Information provided:
+ + + + +
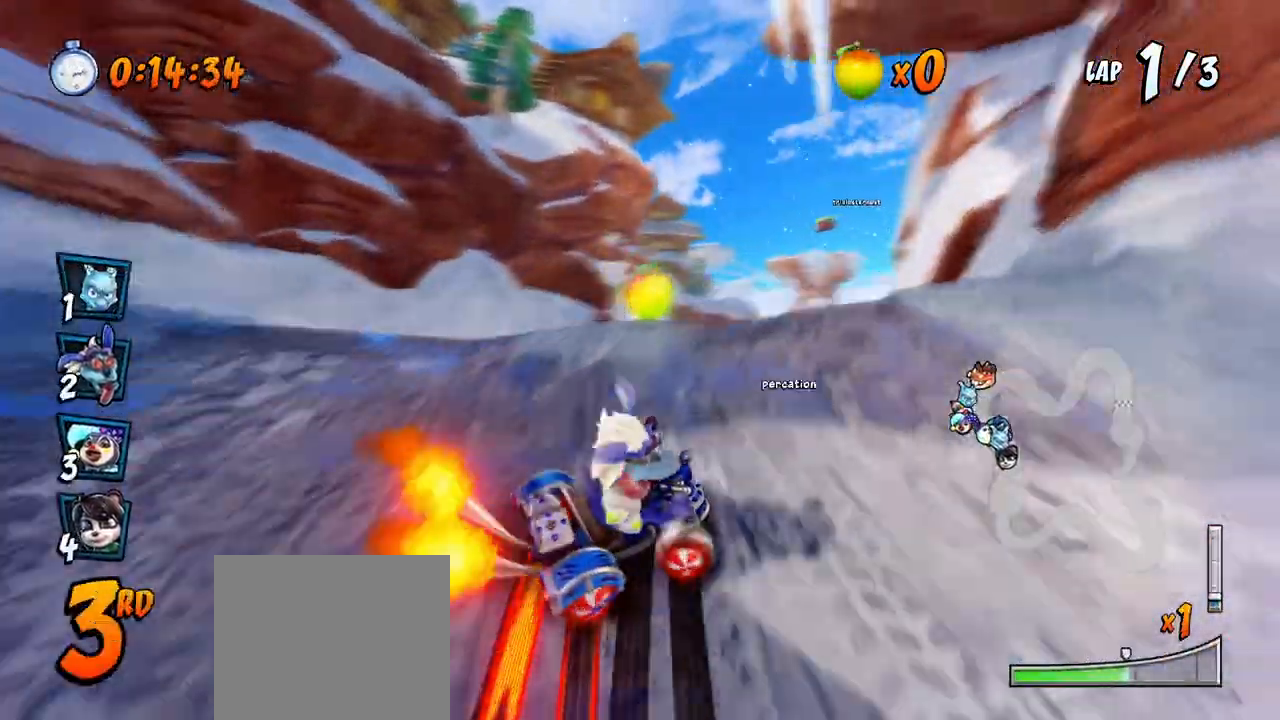
{"buttons": ["CROSS", "L1", "R2", "DPAD_UP", "DPAD_LEFT"], "left_stick": "center", "events": [[383, "L1", "down"]]}
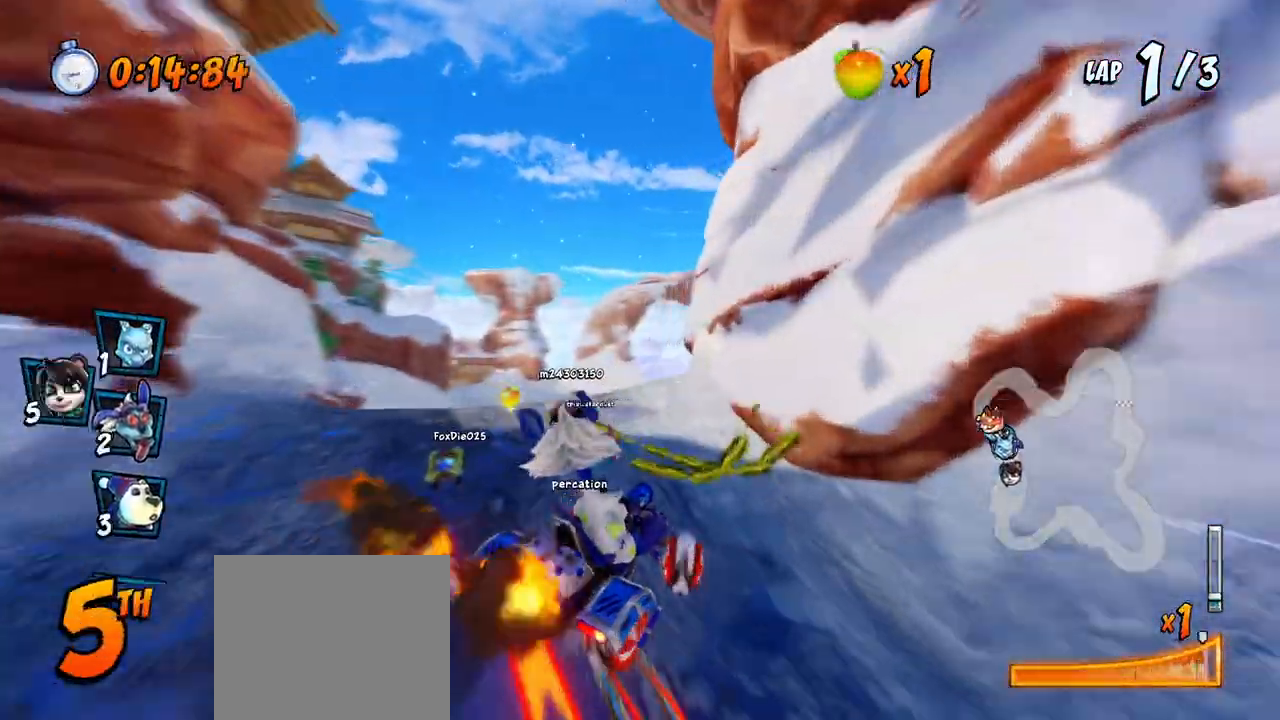
{"buttons": ["CROSS", "R2", "DPAD_LEFT"], "left_stick": "center", "events": [[100, "DPAD_LEFT", "up"], [100, "DPAD_UP", "up"], [117, "L1", "up"], [117, "R2", "up"], [300, "DPAD_LEFT", "down"], [483, "R2", "down"]]}
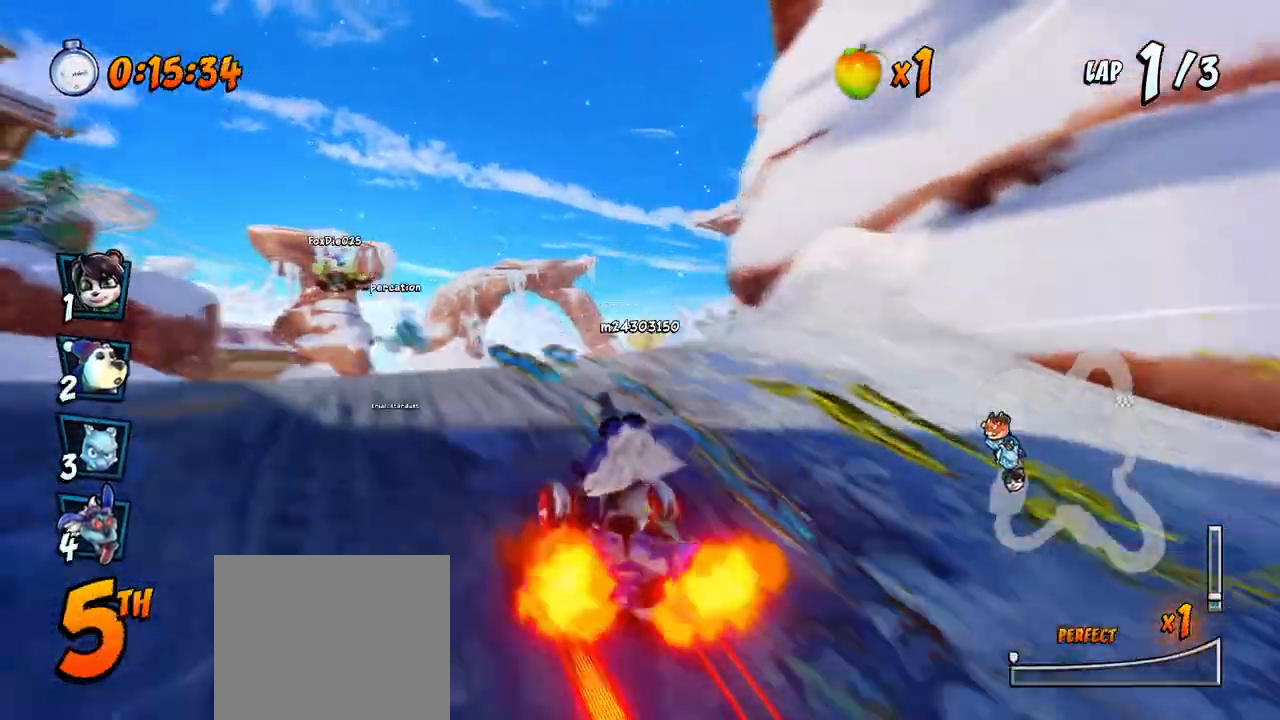
{"buttons": ["CROSS", "R2"], "left_stick": "center", "events": [[17, "DPAD_LEFT", "up"], [250, "DPAD_LEFT", "down"], [467, "DPAD_LEFT", "up"]]}
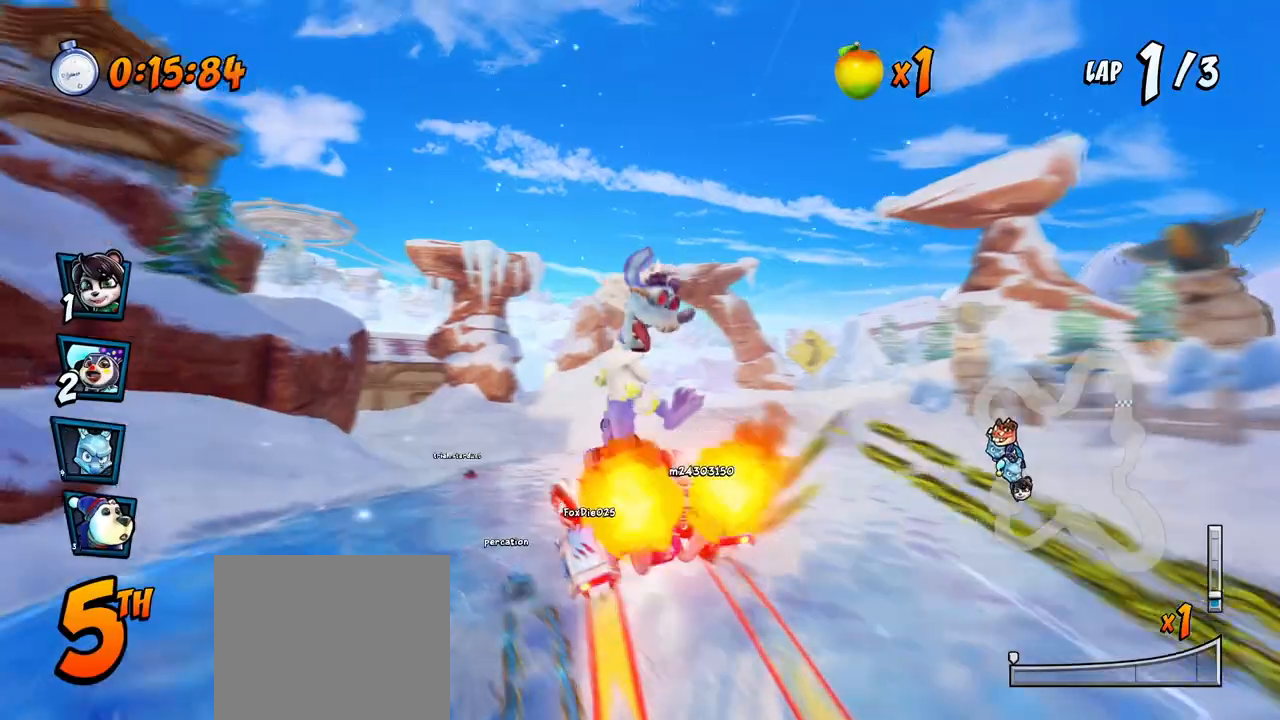
{"buttons": ["CROSS", "R2", "DPAD_LEFT"], "left_stick": "center", "events": [[450, "DPAD_LEFT", "down"]]}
+ + + + +
Your instructions:
What you return must match the material above exactly, apart from its pictures.

Finished task:
{"buttons": ["CROSS", "L1", "R2", "DPAD_UP", "DPAD_LEFT"], "left_stick": "center", "events": [[383, "L1", "down"]]}
{"buttons": ["CROSS", "R2", "DPAD_LEFT"], "left_stick": "center", "events": [[100, "DPAD_LEFT", "up"], [100, "DPAD_UP", "up"], [117, "L1", "up"], [117, "R2", "up"], [300, "DPAD_LEFT", "down"], [483, "R2", "down"]]}
{"buttons": ["CROSS", "R2"], "left_stick": "center", "events": [[17, "DPAD_LEFT", "up"], [250, "DPAD_LEFT", "down"], [467, "DPAD_LEFT", "up"]]}
{"buttons": ["CROSS", "R2", "DPAD_LEFT"], "left_stick": "center", "events": [[450, "DPAD_LEFT", "down"]]}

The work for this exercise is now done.